Levántate, hermano, tenemos que irnos.

Es que ya no puedo ni con mi alma —murmuré.

Yo tampoco, pero tenemos que salir de aquí y buscar gasolina para continuar el viaje.

Pues como no me lleves en brazos...

No seas niño, Mariano. Pararemos a descansar y comer algo en el primer pueblo que encontremos de paso. Sólo te estoy pidiendo un último esfuerzo.

Me levanté de mala gana frotándome los ojos escocidos por el sol. Tenía todo el cuerpo bañado en sudor, un sudor espeso y pegajoso que impregnaba también mis ropas, por lo demás sucias y desaliñadas después de todas las accidentadas peripecias que nos habían ocurrido desde la noche de la víspera.

No vamos a volver de momento a la carretera de Valencia —me explicó Juan—. Seguiremos por este camino de herradura hasta donde nos lleve, y luego ya veremos.

¿Y si no encontramos gasolina qué va a pasar? —le repliqué—. ¿Vamos a tener que seguir empujando este puñetero trasto hasta caernos de culo?

La encontraremos, ya lo verás. Este puñetero trasto, como tú dices, nos llevará hasta Valencia. Te prometo que esta noche dormiremos allí.

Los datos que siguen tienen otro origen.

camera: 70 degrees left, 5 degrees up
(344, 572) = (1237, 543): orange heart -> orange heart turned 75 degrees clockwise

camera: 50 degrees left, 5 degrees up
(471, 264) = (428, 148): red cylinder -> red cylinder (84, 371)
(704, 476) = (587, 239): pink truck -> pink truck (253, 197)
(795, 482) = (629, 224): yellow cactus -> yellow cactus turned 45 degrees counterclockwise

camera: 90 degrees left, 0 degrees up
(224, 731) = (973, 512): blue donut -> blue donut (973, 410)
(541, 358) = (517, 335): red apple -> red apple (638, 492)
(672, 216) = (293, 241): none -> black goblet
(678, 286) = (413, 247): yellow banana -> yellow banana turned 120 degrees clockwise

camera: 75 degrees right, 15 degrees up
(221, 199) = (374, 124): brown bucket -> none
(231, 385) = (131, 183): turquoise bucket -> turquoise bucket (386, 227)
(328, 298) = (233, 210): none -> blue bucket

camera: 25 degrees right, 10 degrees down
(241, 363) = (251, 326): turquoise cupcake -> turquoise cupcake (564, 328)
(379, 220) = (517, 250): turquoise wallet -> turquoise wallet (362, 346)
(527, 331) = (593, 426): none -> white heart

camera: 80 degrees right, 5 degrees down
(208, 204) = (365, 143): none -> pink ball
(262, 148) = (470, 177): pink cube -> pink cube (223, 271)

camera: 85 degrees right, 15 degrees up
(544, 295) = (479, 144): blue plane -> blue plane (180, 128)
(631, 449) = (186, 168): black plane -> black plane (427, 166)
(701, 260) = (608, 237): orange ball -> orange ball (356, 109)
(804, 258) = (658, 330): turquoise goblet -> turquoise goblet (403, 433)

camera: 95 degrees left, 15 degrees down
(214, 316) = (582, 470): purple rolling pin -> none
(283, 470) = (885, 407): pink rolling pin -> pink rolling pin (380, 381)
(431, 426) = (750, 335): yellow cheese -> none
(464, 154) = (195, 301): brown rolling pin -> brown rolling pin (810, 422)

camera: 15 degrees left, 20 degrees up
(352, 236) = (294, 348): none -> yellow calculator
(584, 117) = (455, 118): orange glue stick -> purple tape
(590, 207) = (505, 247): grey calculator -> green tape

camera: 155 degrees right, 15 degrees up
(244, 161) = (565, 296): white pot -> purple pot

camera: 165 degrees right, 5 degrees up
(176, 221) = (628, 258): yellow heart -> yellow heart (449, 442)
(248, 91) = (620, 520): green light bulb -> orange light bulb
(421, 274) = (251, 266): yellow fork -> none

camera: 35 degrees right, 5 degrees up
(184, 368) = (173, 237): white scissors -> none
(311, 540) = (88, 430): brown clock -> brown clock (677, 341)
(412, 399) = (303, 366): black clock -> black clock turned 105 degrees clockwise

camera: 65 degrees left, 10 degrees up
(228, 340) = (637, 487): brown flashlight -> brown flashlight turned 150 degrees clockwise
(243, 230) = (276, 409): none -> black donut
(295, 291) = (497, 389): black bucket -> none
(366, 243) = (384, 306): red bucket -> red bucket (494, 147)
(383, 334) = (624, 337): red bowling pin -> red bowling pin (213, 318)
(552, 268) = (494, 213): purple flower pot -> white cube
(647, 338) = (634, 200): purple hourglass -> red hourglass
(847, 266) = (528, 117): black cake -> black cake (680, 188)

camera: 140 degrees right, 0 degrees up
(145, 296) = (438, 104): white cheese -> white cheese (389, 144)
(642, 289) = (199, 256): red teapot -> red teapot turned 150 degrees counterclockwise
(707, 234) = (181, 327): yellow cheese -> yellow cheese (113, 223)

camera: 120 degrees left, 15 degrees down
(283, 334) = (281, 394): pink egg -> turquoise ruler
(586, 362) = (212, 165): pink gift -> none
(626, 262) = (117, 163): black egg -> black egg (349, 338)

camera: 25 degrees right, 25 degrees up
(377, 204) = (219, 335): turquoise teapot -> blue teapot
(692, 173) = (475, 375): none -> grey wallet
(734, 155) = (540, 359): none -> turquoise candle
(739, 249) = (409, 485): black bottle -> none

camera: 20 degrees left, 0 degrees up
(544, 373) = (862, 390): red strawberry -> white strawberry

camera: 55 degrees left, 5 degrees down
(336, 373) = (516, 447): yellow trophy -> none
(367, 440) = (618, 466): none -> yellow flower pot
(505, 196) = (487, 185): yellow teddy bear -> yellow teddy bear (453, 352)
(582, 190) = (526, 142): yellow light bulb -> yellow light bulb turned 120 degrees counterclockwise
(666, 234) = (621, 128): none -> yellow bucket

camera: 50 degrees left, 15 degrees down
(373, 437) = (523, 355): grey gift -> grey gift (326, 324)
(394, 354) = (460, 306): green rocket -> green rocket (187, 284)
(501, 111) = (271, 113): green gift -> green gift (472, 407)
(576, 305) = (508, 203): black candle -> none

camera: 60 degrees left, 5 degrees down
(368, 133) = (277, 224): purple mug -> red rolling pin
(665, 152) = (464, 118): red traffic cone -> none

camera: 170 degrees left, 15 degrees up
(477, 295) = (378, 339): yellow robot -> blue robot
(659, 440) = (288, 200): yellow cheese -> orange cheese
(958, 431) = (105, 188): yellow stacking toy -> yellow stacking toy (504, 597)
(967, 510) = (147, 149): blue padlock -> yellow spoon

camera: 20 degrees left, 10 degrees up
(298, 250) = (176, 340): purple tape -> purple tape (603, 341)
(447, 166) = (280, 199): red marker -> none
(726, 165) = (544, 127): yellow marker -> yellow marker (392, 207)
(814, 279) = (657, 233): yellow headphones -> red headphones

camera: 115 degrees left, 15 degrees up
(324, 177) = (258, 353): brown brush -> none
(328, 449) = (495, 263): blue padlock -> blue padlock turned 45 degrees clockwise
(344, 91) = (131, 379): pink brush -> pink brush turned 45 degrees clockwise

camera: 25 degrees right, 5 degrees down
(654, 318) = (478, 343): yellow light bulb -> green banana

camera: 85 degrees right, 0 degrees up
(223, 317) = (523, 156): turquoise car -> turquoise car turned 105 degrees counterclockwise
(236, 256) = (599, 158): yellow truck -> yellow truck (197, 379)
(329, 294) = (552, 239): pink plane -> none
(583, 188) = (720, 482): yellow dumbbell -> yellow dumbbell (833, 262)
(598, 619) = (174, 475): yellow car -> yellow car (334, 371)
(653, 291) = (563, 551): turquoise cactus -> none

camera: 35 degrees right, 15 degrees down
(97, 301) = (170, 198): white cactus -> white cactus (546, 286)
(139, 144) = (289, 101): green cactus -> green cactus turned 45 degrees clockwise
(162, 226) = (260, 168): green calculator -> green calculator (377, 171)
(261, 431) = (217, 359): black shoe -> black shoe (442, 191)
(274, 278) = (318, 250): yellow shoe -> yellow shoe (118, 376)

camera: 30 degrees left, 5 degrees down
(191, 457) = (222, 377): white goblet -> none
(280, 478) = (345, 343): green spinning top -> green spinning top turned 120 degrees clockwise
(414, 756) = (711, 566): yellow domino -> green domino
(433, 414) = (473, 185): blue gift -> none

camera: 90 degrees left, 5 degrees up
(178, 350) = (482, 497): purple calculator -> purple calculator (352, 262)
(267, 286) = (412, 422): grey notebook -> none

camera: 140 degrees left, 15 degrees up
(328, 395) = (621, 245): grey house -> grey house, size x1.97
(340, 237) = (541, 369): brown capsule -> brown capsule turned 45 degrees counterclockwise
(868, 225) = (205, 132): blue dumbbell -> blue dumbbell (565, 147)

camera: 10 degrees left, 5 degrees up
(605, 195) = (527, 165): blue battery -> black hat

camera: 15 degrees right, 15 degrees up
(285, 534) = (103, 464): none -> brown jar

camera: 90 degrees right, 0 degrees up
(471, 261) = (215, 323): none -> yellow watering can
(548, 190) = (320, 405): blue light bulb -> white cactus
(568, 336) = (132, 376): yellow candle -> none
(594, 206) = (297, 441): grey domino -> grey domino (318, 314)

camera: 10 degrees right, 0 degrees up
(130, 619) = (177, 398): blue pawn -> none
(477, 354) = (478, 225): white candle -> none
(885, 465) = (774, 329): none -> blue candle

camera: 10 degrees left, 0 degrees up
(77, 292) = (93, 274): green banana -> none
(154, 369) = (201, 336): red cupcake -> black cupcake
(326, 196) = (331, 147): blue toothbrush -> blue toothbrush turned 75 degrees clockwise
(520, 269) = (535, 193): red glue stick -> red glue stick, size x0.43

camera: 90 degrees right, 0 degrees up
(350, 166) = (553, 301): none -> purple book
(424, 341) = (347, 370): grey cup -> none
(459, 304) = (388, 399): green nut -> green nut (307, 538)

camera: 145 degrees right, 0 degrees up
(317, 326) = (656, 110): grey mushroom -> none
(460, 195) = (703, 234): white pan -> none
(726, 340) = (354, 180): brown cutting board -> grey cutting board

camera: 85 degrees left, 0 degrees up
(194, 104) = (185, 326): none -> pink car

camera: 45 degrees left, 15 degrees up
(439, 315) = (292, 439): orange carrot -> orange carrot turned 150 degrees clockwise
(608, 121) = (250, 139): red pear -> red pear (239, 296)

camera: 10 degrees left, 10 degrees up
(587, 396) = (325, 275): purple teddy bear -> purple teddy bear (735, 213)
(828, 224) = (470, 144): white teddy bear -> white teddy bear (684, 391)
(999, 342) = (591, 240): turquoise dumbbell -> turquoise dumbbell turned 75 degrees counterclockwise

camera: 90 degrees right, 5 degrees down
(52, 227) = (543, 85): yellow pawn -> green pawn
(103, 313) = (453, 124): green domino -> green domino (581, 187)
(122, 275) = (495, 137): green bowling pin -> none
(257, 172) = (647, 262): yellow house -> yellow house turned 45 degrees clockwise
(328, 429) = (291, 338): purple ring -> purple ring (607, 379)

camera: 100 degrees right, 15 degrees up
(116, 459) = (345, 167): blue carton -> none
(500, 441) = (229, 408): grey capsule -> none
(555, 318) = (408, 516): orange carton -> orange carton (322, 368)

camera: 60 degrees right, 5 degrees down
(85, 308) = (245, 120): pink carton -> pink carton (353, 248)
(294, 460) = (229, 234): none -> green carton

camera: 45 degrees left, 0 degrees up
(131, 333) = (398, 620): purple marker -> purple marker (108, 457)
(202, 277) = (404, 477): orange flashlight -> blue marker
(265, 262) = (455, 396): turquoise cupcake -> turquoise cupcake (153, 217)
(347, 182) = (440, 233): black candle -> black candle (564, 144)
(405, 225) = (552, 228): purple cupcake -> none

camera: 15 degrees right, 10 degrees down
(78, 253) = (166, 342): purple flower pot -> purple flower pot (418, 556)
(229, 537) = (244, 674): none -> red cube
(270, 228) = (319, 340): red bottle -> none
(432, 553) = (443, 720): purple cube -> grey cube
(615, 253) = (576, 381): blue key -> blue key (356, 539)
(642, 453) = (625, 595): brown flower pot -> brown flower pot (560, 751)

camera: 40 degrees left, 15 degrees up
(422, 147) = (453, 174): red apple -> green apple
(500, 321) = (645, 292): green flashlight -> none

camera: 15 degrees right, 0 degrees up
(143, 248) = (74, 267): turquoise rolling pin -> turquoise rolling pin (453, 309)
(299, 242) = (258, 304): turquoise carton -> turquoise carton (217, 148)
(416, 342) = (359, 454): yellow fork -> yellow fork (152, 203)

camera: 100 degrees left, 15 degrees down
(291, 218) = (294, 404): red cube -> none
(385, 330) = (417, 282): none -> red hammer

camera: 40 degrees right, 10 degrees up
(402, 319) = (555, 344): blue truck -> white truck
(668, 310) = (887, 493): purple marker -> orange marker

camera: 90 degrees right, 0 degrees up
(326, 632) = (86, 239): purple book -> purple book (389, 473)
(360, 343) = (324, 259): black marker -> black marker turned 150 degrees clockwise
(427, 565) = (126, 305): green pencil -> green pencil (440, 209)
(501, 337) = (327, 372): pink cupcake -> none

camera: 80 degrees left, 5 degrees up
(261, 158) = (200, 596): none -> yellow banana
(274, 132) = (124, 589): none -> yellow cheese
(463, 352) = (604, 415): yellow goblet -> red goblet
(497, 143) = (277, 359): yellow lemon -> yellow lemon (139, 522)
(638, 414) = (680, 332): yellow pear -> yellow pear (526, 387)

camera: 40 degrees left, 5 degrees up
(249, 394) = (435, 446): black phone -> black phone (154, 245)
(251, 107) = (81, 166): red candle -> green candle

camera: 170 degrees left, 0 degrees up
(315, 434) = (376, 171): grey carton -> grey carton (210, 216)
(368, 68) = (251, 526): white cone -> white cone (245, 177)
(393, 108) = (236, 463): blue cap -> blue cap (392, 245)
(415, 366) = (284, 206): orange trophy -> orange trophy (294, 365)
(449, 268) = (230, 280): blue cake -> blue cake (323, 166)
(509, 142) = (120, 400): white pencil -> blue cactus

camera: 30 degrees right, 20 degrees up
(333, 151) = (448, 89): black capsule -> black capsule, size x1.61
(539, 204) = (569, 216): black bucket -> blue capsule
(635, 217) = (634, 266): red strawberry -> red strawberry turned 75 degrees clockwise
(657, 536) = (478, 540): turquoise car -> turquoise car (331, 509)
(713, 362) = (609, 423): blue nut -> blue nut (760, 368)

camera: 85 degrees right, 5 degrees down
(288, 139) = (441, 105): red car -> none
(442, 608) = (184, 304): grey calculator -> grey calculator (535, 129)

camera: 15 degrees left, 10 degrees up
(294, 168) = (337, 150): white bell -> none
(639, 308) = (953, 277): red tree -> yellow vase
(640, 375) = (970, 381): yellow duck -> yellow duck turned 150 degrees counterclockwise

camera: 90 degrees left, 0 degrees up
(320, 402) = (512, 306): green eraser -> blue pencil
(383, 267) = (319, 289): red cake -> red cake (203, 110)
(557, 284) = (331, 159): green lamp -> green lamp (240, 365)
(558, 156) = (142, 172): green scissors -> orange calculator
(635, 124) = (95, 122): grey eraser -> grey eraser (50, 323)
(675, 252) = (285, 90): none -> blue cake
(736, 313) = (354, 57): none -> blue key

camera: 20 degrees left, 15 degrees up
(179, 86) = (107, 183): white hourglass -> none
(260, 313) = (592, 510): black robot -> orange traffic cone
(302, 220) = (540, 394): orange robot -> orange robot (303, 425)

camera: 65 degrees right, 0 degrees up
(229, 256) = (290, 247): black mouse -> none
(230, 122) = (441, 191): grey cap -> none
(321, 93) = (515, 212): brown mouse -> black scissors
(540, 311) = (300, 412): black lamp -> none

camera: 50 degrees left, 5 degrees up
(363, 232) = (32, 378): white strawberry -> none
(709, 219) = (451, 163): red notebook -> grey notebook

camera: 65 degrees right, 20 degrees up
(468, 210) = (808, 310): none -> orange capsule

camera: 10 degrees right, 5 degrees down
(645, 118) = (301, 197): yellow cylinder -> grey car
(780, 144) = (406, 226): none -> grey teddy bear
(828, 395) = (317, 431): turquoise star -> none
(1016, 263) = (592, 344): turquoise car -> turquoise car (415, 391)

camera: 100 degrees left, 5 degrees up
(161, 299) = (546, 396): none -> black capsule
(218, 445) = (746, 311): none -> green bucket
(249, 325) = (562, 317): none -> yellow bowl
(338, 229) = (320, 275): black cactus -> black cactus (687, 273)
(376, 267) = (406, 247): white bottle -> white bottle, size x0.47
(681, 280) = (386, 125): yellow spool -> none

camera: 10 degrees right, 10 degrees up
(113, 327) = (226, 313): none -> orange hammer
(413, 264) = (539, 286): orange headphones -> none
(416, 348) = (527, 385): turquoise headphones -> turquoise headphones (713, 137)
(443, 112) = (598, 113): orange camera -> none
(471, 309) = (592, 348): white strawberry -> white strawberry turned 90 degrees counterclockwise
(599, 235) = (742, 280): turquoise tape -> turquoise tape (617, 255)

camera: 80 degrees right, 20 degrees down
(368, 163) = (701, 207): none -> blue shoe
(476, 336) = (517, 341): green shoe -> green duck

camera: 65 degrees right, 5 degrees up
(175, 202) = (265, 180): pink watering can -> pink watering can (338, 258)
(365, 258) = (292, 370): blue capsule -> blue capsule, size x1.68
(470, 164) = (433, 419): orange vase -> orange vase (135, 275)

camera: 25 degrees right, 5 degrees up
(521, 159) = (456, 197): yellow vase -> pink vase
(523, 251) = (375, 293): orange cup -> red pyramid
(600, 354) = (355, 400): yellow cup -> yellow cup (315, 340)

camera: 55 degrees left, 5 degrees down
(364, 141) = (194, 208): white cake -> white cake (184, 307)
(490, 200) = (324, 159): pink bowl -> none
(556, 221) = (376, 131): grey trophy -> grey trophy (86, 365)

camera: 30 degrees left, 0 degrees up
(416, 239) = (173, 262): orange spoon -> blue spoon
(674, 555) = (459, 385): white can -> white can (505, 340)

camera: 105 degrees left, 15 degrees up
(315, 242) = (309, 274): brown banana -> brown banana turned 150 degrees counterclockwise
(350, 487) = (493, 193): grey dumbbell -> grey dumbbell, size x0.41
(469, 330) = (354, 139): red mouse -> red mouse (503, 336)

No llegamos a caernos de culo, pero estuvimos empujando la inglesita hasta la extenuación, y eso a pesar de que el relieve del terreno nos concedió algún respiro, y en cuanto encontrábamos una pendiente, por corta que fuese, tomábamos carrerilla, nos subíamos en la moto y con la transmisión en punto muerto nos tirábamos cuesta abajo a toda velocidad, hasta que la moto perdía su inercia al llegar a un llano o una rampa y nos veíamos obligados a bajarnos y seguir empujando. Así recorrimos unos pocos kilómetros a través de pastizales y campos de labor sin encontrar pueblo ni persona alguna que pudiera darnos razón de dónde nos hallábamos ni hacia dónde nos dirigíamos, pero al final obtuvimos nuestra ansiada recompensa, porque el camino acabó desembocando en lo que parecía una carretera comarcal asfaltada. Aparcamos la Brough Superior sobre la calzada y nos sentamos en la cuneta a esperar que viniera alguien dispuesto a ayudarnos. En aquellos tiempos de escaso tránsito podían llegar a transcurrir muchos minutos, e incluso horas enteras en una comarcal como esta, antes de que acertase a pasar por la carretera un vehículo, pero nosotros tuvimos suerte, porque al poco rato vimos un camión desvencijado que se acercaba lentamente envuelto en una negra humareda.